Though Finger's style in general is Italianate,
his music for viol is more Germanic and English. The viol, after
all, had fallen out of favor in Italy but was still popular as a solo instrument
in both Germany and England—in France, too, for that matter, but Finger
did not use the French style, which would not have been appreciated by
his English audience in this context. This sonata is dignified
in its slow movements, dramatic in its fast ones, and lyrical throughout.
There's a great deal of thematic development, sometimes asymmetrical and
unpredictable, and some of the movements run together.
The Flemish composer Jean-Baptiste Loeillet,
called John because he made London his home, arrived in London in the early
18th century, where he took up positions in theatre orchestras as a wind
player. Tradition has it that he introduced the transverse flute
into England from the continent. Eventually he began to offer weekly
concerts in his home and became a sought-after harpsichord teacher and
composer of chamber music.
The trio sonatas of Loeillet's opus 2
were published in 1725. They are typical sonatas da chiesa—that is,
they have four movements, alternating slow and fast tempos.
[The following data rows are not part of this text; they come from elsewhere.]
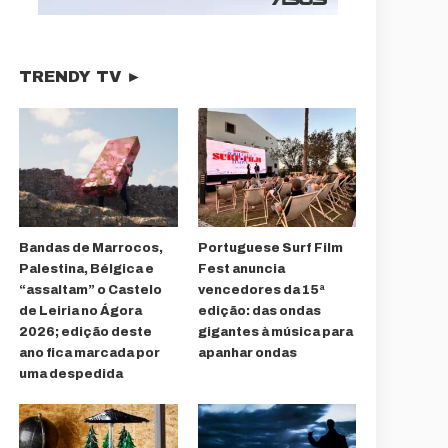
TRENDY TV ►
Bandas de Marrocos,
Portuguese Surf Film
Palestina, Bélgica e
Fest anuncia
“assaltam” o Castelo
vencedores da 15ª
de Leiria no Ágora
edição: das ondas
2026; edição deste
gigantes à música para
ano fica marcada por
apanhar ondas
uma despedida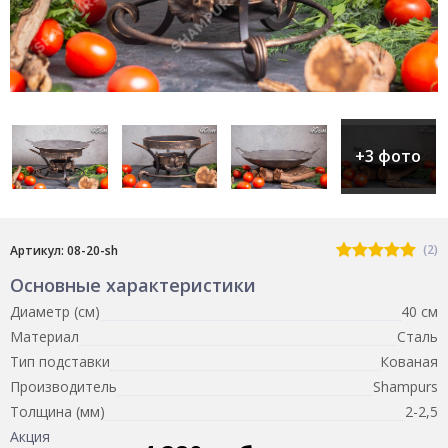
+3 фото
(2)
Артикул: 08-20-sh
Основные характеристики
Диаметр (см)
40 см
Материал
Сталь
Тип подставки
Кованая
Производитель
Shampurs
Толщина (мм)
2-2,5
Акция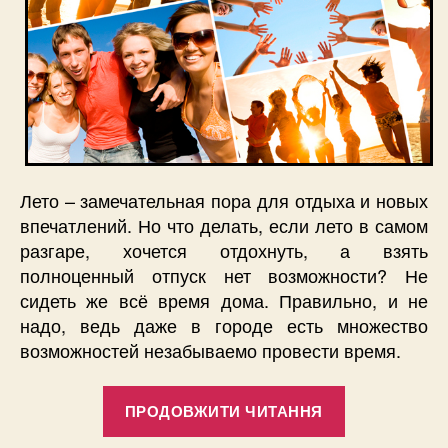
Лето – замечательная пора для отдыха и новых
впечатлений. Но что делать, если лето в самом
разгаре, хочется отдохнуть, а взять
полноценный отпуск нет возможности? Не
сидеть же всё время дома. Правильно, и не
надо, ведь даже в городе есть множество
возможностей незабываемо провести время.
“Активный
ПРОДОВЖИТИ ЧИТАННЯ
отдых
Our selection
has a treble part marked specifically for recorder, and, indeed, the recorder
has a solo in the middle of the last movement.
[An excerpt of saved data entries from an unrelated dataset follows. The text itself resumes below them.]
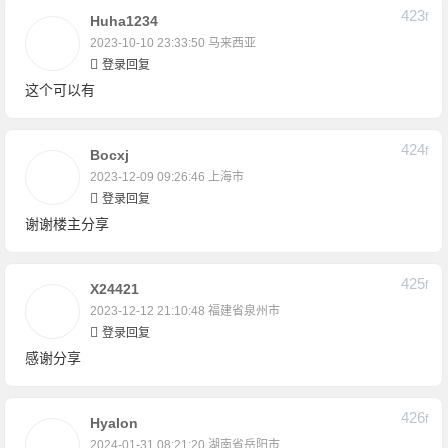
423
F
Huha1234
2023-10-10 23:33:50
马来西亚
登录回复
这个可以有
424
F
Bocxj
2023-12-09 09:26:46
上海市
登录回复
谢谢楼主分享
425
F
X24421
2023-12-12 21:10:48
福建省泉州市
登录回复
感谢分享
426
F
Hyalon
2024-01-31 08:21:20
湖南省岳阳市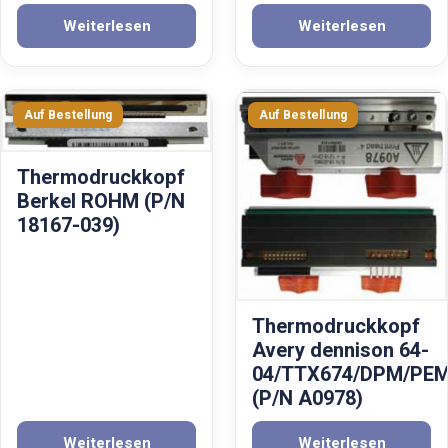
Weiterlesen
Weiterlesen
Thermodruckkopf
Berkel ROHM (P/N
18167-039)
Thermodruckkopf
Avery dennison 64-
04/TTX674/DPM/PEM
(P/N A0978)
Weiterlesen
Weiterlesen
Surely the most famous composer among our seven is George Frideric Handel. Like Finger, he came to London from Germany via Italy, but his greatest enthusiasm was music for the theatre, and that's what he focused on: first Italian operas, then English oratorios. Other than the concertos composed for performance during intermissions of these theatre works, a great number of Handel's instrumental pieces cannot be dated with certainty, and some of those published in England had roots in his earlier years. Since each sonata within a set may have a different origin, the instrumentation and style sometimes aren't consistent. So it is with opus 2, a set of six trio sonatas published in London in 1733. The second of this set, for example, probably dates from the 1690s, when Handel was a teenager. The fifth, which we will perform, was composed in England in the late 1710s, and the treble parts were most likely intended for two violins. Yet, oddly, one violin overshadows the other; we have assigned this dominant part to the oboe, which brings it into even greater relief.
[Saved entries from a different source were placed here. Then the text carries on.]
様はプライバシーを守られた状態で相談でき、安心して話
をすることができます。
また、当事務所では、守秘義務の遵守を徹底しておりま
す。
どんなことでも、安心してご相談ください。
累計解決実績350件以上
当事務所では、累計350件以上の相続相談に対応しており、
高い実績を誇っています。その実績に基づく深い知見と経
Thomas Arne, our most recent composer, was a native Londoner. Showing early musical aptitude, he was taken to hear London's best performances. He and two of his siblings—including his sister Susanna, who became the well-known and somewhat infamous actress-singer Mrs. Cibber, a soloist in some of Handel's later productions—put on a pirated performance of Handel's Acis and Galatea, a performance that reputedly convinced Handel to spend more time writing English-language works. Arne, for his part, subsequently devoted himself to the development of English opera, contributing significantly to the genre. Besides operas and oratorios, he wrote songs, catches and glees for the numerous singing clubs in 18th-century London, and a few instrumental pieces. These last include eight "sonatas or lessons" for the harpsichord. Unpretentious and direct, they show his talent for melody; they were for the amateur keyboardists of London, not the professionals.
London's allure for composers didn't stop
with the Baroque. J. C. Bach and Abel moved to London and established
a successful concert series there later in the 18th century, and the young
Mozart met J. C. Bach in London. Haydn found London's atmosphere
refreshing after several decades of working for the Esterházy family
in Austria. Both Weber and Spohr were welcomed in London, and Mendelssohn
was extremely popular. As the 19th century progressed, the city attracted
such prominent composers as Chopin, Verdi, Wagner, and Debussy.